**Problem to work on:** Output every line of the records below, unchanged and in the same order.

**Provided information:**
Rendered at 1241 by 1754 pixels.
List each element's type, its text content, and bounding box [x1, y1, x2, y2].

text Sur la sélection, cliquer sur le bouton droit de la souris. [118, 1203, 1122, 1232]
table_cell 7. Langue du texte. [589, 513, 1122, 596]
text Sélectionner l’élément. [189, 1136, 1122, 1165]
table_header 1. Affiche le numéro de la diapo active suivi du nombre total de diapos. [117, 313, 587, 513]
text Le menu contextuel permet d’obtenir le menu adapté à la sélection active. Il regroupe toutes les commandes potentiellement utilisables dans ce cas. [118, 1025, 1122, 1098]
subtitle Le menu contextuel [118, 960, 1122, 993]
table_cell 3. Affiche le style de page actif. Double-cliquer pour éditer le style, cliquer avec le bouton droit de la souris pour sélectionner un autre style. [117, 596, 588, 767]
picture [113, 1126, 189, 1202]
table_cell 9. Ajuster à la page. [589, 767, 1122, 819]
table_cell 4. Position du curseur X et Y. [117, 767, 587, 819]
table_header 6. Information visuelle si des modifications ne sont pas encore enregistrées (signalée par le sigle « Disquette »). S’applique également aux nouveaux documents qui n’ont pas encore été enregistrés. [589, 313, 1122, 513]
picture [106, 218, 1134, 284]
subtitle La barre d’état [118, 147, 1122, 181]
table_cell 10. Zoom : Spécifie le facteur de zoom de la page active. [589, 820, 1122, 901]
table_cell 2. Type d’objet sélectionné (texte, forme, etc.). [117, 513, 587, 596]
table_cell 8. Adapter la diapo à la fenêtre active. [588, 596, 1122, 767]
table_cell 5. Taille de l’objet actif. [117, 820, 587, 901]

**Solution to this exercise:**
Rendered at 1241 by 1754 pixels.
List each element's type, its text content, and bounding box [x1, y1, x2, y2].

text Sur la sélection, cliquer sur le bouton droit de la souris. [118, 1203, 1122, 1232]
table_cell 7. Langue du texte. [589, 513, 1122, 596]
text Sélectionner l’élément. [189, 1136, 1122, 1165]
table_header 1. Affiche le numéro de la diapo active suivi du nombre total de diapos. [117, 313, 587, 513]
text Le menu contextuel permet d’obtenir le menu adapté à la sélection active. Il regroupe toutes les commandes potentiellement utilisables dans ce cas. [118, 1025, 1122, 1098]
subtitle Le menu contextuel [118, 960, 1122, 993]
table_cell 3. Affiche le style de page actif. Double-cliquer pour éditer le style, cliquer avec le bouton droit de la souris pour sélectionner un autre style. [117, 596, 588, 767]
picture [113, 1126, 189, 1202]
table_cell 9. Ajuster à la page. [589, 767, 1122, 819]
table_cell 4. Position du curseur X et Y. [117, 767, 587, 819]
table_header 6. Information visuelle si des modifications ne sont pas encore enregistrées (signalée par le sigle « Disquette »). S’applique également aux nouveaux documents qui n’ont pas encore été enregistrés. [589, 313, 1122, 513]
picture [106, 218, 1134, 284]
subtitle La barre d’état [118, 147, 1122, 181]
table_cell 10. Zoom : Spécifie le facteur de zoom de la page active. [589, 820, 1122, 901]
table_cell 2. Type d’objet sélectionné (texte, forme, etc.). [117, 513, 587, 596]
table_cell 8. Adapter la diapo à la fenêtre active. [588, 596, 1122, 767]
table_cell 5. Taille de l’objet actif. [117, 820, 587, 901]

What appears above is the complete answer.